Exercise materials
=-=-=

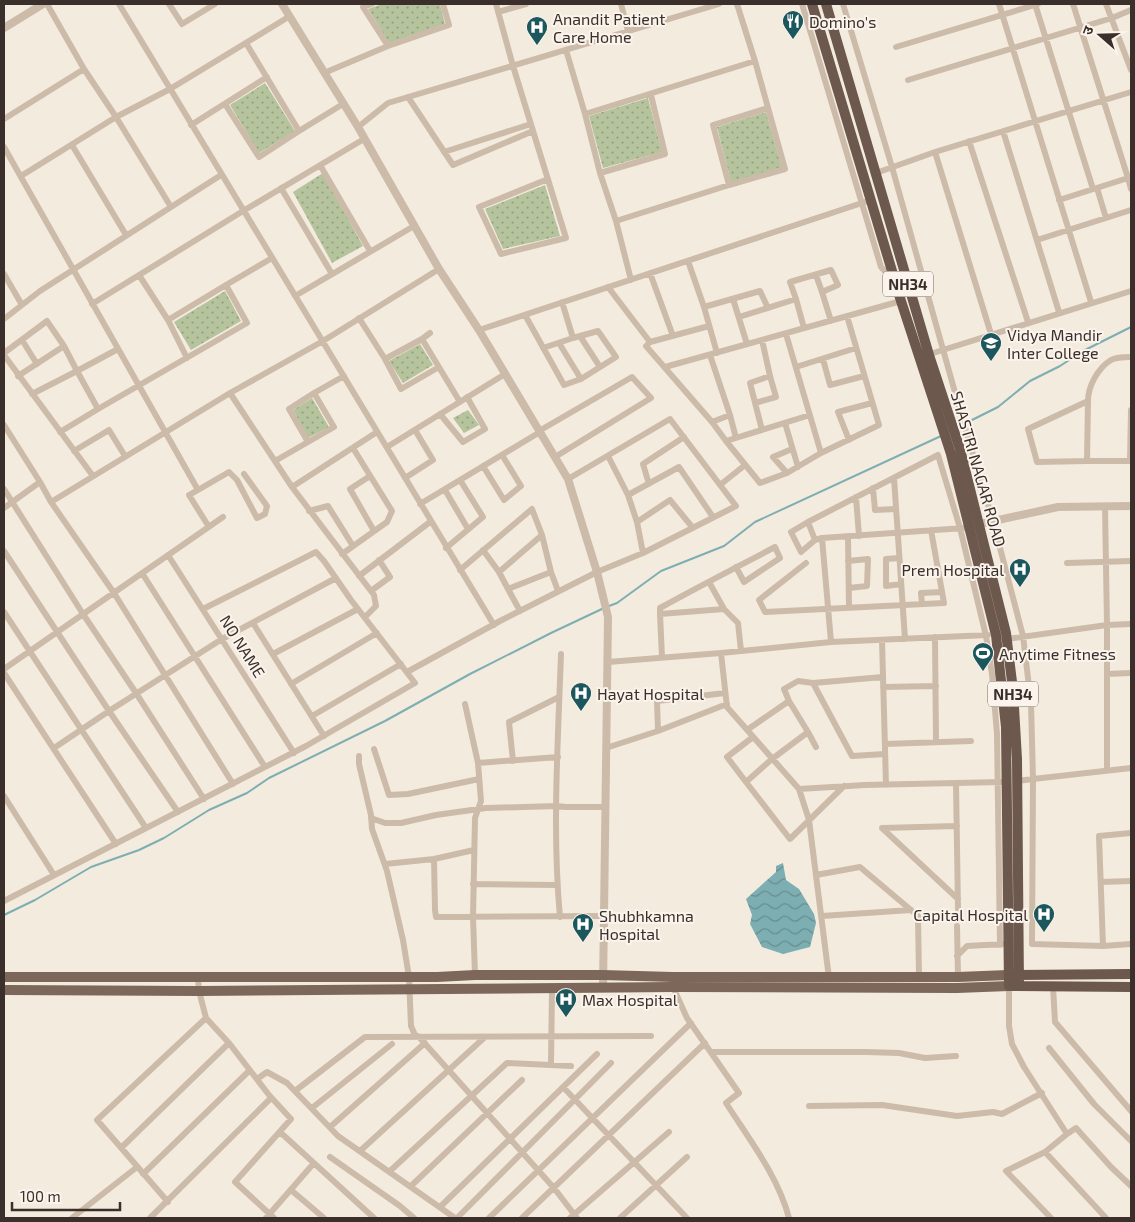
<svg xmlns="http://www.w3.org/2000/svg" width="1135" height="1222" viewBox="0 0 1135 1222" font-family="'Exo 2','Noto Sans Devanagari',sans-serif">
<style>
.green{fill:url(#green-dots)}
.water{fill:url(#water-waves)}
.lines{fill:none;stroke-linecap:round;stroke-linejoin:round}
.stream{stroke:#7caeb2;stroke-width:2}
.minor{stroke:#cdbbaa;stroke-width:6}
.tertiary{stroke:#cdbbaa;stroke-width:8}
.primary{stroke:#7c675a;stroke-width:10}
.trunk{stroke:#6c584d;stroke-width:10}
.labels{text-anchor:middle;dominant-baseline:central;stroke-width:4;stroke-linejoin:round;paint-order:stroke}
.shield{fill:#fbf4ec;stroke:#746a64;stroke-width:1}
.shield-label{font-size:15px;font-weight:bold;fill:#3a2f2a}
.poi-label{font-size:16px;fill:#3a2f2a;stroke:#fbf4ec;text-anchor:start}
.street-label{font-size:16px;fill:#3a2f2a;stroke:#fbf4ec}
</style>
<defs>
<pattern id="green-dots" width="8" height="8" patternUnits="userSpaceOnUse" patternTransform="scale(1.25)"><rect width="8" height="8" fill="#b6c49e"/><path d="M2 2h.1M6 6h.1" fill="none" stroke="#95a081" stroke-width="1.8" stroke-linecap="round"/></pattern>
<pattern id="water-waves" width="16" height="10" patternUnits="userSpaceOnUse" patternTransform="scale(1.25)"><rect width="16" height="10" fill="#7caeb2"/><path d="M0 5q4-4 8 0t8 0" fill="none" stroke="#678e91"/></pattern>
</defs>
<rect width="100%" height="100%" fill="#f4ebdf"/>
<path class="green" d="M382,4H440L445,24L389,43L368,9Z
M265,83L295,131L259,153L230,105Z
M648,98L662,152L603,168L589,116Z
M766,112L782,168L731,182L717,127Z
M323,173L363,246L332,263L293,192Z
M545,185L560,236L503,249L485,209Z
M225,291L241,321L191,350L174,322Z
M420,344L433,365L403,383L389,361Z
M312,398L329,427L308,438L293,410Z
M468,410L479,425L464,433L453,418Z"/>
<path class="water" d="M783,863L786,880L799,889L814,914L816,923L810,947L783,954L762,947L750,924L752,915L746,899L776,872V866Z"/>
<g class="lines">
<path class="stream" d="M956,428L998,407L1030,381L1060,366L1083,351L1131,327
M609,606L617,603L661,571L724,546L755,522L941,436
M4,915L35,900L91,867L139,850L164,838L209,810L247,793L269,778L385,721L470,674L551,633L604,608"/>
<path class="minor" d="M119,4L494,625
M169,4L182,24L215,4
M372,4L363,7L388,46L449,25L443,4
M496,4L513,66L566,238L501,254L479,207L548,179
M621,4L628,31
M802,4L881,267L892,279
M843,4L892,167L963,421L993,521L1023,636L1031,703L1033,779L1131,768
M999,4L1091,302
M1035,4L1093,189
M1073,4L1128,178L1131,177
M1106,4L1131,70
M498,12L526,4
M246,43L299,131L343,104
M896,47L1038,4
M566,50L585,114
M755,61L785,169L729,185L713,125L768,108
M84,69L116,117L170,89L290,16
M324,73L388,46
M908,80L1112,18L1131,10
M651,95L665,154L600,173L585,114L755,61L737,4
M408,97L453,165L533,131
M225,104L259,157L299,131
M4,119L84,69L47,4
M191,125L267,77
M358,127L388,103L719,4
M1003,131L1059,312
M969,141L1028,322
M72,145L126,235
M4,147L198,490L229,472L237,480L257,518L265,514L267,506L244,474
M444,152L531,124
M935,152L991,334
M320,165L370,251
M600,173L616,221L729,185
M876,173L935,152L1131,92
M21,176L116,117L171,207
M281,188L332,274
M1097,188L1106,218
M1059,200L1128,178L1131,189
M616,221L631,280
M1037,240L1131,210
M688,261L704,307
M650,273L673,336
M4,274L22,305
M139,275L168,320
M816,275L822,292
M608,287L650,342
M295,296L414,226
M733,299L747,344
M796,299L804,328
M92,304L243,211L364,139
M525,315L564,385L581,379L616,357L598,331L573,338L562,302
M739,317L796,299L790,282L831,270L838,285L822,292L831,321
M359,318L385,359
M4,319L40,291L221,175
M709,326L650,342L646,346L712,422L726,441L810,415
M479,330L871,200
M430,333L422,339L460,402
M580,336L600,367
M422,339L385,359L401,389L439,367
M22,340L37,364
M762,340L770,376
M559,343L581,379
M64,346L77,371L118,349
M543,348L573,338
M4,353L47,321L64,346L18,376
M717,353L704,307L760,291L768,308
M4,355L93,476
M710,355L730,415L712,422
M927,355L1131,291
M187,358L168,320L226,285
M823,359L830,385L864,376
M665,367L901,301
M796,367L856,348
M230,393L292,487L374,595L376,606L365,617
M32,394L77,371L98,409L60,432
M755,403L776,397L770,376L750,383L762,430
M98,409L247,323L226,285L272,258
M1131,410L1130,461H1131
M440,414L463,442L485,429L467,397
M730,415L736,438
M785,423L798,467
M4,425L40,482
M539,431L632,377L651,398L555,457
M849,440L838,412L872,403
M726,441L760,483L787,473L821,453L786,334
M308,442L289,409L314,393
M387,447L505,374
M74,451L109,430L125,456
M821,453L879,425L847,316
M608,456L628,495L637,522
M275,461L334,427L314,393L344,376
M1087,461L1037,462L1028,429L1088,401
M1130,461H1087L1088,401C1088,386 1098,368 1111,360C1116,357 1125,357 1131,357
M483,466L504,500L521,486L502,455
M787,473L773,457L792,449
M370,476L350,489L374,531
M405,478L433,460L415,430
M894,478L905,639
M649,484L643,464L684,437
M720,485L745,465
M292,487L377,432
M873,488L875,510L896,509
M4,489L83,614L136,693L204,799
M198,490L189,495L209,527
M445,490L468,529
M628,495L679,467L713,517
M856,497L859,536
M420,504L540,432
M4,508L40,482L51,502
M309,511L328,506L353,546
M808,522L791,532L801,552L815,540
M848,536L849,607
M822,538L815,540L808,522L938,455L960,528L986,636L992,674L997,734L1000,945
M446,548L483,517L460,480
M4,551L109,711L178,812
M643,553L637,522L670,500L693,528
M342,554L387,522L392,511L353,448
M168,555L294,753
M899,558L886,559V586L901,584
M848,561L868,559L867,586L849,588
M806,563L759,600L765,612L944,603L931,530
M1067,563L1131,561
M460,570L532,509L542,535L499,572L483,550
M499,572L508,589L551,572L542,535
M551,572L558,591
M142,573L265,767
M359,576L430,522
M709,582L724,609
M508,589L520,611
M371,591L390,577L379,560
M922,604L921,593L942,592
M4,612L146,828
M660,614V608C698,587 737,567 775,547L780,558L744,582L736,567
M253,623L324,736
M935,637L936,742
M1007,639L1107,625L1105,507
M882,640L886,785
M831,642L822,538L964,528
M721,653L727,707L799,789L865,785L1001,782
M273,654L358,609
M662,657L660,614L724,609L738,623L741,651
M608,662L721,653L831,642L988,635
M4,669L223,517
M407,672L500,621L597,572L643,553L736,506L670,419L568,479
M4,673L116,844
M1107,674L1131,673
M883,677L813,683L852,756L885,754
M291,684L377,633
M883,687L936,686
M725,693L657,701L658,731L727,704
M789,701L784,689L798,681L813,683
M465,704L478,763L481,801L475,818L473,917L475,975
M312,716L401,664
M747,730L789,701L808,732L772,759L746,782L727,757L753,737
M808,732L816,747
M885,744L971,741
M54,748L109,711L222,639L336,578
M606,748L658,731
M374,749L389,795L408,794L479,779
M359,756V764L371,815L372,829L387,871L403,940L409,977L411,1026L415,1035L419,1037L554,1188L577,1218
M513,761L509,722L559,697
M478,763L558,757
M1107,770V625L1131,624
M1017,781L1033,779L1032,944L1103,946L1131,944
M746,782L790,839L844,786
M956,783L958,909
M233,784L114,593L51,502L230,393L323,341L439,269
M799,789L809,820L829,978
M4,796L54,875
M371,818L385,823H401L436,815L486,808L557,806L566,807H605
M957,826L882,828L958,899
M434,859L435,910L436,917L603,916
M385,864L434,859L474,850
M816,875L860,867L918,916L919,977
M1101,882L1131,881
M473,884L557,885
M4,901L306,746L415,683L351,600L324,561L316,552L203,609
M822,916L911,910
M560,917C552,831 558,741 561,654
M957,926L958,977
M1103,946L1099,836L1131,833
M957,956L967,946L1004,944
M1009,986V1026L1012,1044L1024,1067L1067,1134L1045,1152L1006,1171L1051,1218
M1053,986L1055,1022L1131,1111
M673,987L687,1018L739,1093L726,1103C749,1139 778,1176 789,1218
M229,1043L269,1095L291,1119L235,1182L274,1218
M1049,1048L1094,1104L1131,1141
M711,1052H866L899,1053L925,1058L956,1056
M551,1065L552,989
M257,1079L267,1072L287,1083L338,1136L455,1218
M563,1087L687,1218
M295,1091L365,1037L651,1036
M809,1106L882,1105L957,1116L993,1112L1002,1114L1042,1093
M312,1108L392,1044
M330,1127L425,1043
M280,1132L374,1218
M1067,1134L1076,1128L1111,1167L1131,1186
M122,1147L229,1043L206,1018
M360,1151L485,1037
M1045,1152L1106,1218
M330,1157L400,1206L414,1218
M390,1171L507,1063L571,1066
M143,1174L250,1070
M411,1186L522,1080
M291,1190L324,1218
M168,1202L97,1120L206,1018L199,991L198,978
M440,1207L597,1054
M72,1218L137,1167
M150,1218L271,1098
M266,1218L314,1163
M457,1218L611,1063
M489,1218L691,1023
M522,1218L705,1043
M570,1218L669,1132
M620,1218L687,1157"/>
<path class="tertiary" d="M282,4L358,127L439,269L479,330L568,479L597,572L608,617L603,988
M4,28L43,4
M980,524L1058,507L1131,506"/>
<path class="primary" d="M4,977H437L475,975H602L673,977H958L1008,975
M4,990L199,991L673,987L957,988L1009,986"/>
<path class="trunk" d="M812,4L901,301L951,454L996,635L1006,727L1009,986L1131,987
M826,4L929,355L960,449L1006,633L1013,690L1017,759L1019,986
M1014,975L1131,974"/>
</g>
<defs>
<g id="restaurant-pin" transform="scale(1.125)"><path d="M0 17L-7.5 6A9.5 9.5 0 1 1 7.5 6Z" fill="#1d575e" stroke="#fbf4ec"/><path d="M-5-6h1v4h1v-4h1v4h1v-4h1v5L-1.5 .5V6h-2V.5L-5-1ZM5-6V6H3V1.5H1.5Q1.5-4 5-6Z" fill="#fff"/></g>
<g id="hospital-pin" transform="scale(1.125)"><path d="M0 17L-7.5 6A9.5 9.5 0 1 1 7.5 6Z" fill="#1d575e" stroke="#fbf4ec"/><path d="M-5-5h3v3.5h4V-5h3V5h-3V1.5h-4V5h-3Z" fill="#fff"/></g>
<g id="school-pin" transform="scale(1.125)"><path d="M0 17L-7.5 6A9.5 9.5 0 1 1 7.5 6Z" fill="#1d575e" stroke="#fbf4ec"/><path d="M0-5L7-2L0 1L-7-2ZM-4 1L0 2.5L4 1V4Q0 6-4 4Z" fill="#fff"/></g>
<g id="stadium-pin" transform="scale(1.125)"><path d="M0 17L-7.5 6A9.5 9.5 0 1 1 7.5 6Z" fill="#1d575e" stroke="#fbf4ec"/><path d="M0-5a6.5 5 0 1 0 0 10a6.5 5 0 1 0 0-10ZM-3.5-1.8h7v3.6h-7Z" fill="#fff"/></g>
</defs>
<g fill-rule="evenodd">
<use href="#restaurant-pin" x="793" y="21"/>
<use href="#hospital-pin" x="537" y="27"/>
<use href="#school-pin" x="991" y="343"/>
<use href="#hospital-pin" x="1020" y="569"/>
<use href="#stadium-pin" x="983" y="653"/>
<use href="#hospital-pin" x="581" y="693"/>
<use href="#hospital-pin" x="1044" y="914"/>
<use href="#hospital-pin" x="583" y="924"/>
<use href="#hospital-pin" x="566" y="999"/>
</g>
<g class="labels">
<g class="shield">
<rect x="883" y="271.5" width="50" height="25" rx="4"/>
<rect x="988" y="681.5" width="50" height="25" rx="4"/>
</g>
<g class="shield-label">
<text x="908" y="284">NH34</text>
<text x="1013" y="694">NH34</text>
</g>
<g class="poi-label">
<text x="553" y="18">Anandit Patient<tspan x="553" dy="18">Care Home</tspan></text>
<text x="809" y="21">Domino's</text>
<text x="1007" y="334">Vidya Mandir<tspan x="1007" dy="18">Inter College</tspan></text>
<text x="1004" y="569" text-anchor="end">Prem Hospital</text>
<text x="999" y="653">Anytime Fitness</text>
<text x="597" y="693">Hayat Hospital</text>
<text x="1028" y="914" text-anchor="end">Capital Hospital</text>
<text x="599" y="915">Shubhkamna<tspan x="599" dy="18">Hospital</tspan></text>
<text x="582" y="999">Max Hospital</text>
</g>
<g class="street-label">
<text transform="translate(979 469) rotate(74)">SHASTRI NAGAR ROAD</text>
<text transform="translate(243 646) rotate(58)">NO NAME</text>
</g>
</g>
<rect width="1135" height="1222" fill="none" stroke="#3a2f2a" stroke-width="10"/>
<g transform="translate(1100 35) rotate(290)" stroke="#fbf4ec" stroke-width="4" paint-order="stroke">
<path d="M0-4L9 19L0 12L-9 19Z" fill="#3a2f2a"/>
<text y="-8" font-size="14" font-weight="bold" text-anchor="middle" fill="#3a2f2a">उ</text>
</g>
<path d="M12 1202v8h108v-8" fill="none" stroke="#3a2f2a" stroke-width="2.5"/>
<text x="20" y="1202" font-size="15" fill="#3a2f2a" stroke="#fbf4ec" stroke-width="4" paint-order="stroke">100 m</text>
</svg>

=-=-=

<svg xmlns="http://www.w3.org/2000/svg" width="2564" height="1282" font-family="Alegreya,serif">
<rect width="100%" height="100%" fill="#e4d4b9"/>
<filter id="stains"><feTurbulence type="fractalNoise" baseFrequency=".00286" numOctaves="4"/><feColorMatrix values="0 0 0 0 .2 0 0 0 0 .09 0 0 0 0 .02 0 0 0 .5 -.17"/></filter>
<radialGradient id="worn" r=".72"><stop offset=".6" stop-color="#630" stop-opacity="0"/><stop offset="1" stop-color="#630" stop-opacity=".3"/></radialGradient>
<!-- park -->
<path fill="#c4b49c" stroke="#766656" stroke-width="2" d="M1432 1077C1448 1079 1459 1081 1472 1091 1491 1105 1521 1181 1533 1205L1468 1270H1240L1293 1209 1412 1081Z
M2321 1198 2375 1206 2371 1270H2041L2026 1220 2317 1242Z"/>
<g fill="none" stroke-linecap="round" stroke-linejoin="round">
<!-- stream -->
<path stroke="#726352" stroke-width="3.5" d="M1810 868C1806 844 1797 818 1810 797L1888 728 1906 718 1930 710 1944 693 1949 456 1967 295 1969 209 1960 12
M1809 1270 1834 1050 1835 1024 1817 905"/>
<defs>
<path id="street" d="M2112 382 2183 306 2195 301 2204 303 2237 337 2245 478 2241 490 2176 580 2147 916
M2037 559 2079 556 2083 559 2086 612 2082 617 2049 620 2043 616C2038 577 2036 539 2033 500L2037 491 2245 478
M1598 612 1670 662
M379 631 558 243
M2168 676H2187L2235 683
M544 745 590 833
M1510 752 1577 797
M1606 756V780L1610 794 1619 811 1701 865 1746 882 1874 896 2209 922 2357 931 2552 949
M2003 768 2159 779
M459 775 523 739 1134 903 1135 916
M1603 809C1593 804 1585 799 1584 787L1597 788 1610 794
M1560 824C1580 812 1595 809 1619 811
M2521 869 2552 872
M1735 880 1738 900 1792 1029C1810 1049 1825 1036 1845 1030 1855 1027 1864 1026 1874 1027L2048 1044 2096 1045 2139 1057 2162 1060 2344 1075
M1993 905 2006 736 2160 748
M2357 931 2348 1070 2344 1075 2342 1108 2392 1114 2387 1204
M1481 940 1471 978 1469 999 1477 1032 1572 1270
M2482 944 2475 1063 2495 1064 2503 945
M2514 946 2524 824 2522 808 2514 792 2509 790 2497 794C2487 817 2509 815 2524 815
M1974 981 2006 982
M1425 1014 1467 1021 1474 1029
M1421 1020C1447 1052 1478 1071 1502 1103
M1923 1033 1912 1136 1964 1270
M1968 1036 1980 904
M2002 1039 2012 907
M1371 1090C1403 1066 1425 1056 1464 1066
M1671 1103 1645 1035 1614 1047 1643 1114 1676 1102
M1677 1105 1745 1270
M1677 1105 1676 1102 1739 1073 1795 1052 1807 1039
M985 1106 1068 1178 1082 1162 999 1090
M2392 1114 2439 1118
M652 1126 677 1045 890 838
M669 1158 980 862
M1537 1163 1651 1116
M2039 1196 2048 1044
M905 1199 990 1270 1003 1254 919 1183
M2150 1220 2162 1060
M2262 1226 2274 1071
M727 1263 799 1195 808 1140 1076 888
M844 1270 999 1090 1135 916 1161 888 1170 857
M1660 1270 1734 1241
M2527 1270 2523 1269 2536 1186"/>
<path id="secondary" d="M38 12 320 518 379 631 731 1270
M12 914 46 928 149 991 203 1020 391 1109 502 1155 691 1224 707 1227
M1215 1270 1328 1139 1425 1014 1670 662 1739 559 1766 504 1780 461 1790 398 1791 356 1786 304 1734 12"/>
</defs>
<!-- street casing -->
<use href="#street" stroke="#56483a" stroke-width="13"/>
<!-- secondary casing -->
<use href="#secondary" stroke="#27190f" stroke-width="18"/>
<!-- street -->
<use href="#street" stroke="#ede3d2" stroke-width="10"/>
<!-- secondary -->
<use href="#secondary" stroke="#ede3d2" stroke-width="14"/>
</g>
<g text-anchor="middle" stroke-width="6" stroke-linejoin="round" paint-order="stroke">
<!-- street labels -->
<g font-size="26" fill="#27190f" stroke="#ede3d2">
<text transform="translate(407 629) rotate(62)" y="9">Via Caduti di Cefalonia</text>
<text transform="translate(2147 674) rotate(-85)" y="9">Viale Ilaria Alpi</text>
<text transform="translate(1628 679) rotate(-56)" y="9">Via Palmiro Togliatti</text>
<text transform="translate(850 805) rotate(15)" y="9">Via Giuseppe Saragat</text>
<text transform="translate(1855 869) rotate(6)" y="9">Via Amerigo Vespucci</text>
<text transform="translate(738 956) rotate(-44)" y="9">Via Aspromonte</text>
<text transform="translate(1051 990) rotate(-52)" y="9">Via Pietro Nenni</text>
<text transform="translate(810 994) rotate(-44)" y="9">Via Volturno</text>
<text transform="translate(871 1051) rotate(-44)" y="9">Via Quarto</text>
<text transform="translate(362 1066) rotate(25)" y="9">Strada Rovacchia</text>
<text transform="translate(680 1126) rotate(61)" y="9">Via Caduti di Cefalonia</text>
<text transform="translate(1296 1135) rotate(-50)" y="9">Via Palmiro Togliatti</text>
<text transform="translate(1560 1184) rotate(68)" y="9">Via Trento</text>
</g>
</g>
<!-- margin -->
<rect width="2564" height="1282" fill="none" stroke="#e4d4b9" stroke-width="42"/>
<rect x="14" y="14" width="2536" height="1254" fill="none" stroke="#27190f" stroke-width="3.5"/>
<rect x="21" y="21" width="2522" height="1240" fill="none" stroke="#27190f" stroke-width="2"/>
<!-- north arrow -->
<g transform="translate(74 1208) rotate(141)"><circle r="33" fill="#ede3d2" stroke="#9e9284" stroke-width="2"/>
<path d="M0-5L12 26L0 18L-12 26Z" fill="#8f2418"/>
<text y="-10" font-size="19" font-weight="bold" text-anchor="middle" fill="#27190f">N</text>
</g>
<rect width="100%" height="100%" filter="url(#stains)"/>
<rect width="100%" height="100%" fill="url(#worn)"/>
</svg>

=-=-=

Try it
In the listing above, transcribe exactly everything from the line containing "M430,333L422,339L460,402" down to the line containing "M168,555L294,753", including both and nothing more.

Solution to this exercise
M430,333L422,339L460,402
M580,336L600,367
M422,339L385,359L401,389L439,367
M22,340L37,364
M762,340L770,376
M559,343L581,379
M64,346L77,371L118,349
M543,348L573,338
M4,353L47,321L64,346L18,376
M717,353L704,307L760,291L768,308
M4,355L93,476
M710,355L730,415L712,422
M927,355L1131,291
M187,358L168,320L226,285
M823,359L830,385L864,376
M665,367L901,301
M796,367L856,348
M230,393L292,487L374,595L376,606L365,617
M32,394L77,371L98,409L60,432
M755,403L776,397L770,376L750,383L762,430
M98,409L247,323L226,285L272,258
M1131,410L1130,461H1131
M440,414L463,442L485,429L467,397
M730,415L736,438
M785,423L798,467
M4,425L40,482
M539,431L632,377L651,398L555,457
M849,440L838,412L872,403
M726,441L760,483L787,473L821,453L786,334
M308,442L289,409L314,393
M387,447L505,374
M74,451L109,430L125,456
M821,453L879,425L847,316
M608,456L628,495L637,522
M275,461L334,427L314,393L344,376
M1087,461L1037,462L1028,429L1088,401
M1130,461H1087L1088,401C1088,386 1098,368 1111,360C1116,357 1125,357 1131,357
M483,466L504,500L521,486L502,455
M787,473L773,457L792,449
M370,476L350,489L374,531
M405,478L433,460L415,430
M894,478L905,639
M649,484L643,464L684,437
M720,485L745,465
M292,487L377,432
M873,488L875,510L896,509
M4,489L83,614L136,693L204,799
M198,490L189,495L209,527
M445,490L468,529
M628,495L679,467L713,517
M856,497L859,536
M420,504L540,432
M4,508L40,482L51,502
M309,511L328,506L353,546
M808,522L791,532L801,552L815,540
M848,536L849,607
M822,538L815,540L808,522L938,455L960,528L986,636L992,674L997,734L1000,945
M446,548L483,517L460,480
M4,551L109,711L178,812
M643,553L637,522L670,500L693,528
M342,554L387,522L392,511L353,448
M168,555L294,753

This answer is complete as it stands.